SELECTED EXCERPT ->
What X-VPN Is and Whether It Suits New Zealand Users
X-VPN is a consumer VPN service developed by Free Connected Limited, offering encrypted tunnelling across a large network of servers with a focus on ease of use and broad device support. For New Zealand users, it sits in a crowded mid-market — functional enough for everyday privacy and basic geo-unblocking, but with some jurisdiction and transparency concerns worth understanding before you commit. This guide covers how it works, how to set it up on common NZ hardware, what it costs in NZD terms, and how it compares to alternatives.
How X-VPN Works
At its core, X-VPN routes your internet traffic through an encrypted tunnel to one of its servers before it reaches the open internet. Your ISP — whether that’s Chorus-delivered fibre through Spark, One NZ, 2degrees, or a smaller provider like Voyager or Slingshot — sees only an encrypted connection to an X-VPN server. The destination website or service sees the IP address of that server, not your home IP.
X-VPN supports several tunnelling protocols, including its own proprietary protocol alongside OpenVPN, IKEv2, and WireGuard on select platforms. The proprietary protocol is designed for obfuscation — making VPN traffic look like ordinary HTTPS — which can be useful if you’re on a network that actively throttles or blocks VPN connections. On standard NZ residential fibre, obfuscation is rarely necessary, but it’s a useful fallback when travelling through countries with stricter filtering.
The service uses AES-256 encryption for the data channel, which is the current industry standard and considered computationally infeasible to brute-force with present hardware. DNS queries are handled through X-VPN’s own resolvers when connected, which prevents your ISP from logging the domains you visit — a meaningful privacy step given that DNS-level logging is common practice among NZ ISPs.
One technical caveat: X-VPN’s kill switch implementation varies by platform. On Windows and Android it functions as a network-level block that cuts traffic if the tunnel drops. On iOS, the kill switch is less reliable due to Apple’s API restrictions — a limitation shared by most VPN providers on that platform, not unique to X-VPN.
Recommended Setup for New Zealand Users
Getting X-VPN running on a typical NZ household setup is straightforward. The following steps apply to the Windows desktop client, which is the most fully featured version.
- Download the X-VPN client from the official x-vpn.com website. Avoid third-party APK or installer sources — repackaged VPN clients are a known malware vector.
- Create an account. The free tier requires an email address; the paid tier requires payment details. Use a dedicated email address rather than your primary one if privacy is a concern.

Saved data entries ->
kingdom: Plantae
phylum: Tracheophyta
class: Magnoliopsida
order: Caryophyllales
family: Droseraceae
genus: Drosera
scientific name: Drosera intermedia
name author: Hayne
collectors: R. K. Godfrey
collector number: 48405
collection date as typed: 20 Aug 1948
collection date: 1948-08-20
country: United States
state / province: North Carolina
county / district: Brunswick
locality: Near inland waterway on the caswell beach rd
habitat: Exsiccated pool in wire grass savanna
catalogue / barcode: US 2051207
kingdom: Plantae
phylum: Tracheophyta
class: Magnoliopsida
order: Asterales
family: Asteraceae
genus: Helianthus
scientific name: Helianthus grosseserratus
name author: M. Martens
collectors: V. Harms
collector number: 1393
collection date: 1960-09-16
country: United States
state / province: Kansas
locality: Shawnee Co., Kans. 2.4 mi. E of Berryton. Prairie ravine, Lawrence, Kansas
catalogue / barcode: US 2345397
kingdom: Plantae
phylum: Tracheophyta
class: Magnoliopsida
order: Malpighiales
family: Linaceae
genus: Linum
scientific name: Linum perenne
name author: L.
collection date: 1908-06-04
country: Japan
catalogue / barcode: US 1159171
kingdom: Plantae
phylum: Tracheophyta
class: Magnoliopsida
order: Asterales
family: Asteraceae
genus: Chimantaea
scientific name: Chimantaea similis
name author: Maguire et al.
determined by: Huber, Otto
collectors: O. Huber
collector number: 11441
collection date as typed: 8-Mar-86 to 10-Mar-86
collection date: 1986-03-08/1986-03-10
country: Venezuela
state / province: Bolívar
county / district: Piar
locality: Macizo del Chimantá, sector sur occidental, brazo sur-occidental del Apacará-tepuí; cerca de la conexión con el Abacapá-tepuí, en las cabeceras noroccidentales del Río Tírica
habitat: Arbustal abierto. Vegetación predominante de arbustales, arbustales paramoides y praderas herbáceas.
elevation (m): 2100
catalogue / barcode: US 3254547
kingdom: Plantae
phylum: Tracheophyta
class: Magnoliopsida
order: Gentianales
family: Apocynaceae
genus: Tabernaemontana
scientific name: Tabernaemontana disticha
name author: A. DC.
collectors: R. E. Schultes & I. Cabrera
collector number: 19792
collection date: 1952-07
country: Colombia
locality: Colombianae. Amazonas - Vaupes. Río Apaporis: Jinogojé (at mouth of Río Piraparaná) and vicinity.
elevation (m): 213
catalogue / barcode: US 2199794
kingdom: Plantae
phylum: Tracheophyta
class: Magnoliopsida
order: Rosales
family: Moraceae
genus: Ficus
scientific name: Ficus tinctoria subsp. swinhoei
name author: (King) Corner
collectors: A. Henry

STUDY QUESTIONS ->
• A. Duplicate the stretch of the X-VPN guide from "How X-VPN Works" through "your home IP.".
• B. According to the X-VPN guide, what encryption standard does the service use for the data channel?
The listing has no connection to the X-VPN guide.

OUTPUTS BY TASK ->
• A.
How X-VPN Works
At its core, X-VPN routes your internet traffic through an encrypted tunnel to one of its servers before it reaches the open internet. Your ISP — whether that’s Chorus-delivered fibre through Spark, One NZ, 2degrees, or a smaller provider like Voyager or Slingshot — sees only an encrypted connection to an X-VPN server. The destination website or service sees the IP address of that server, not your home IP.

• B. AES-256 encryption.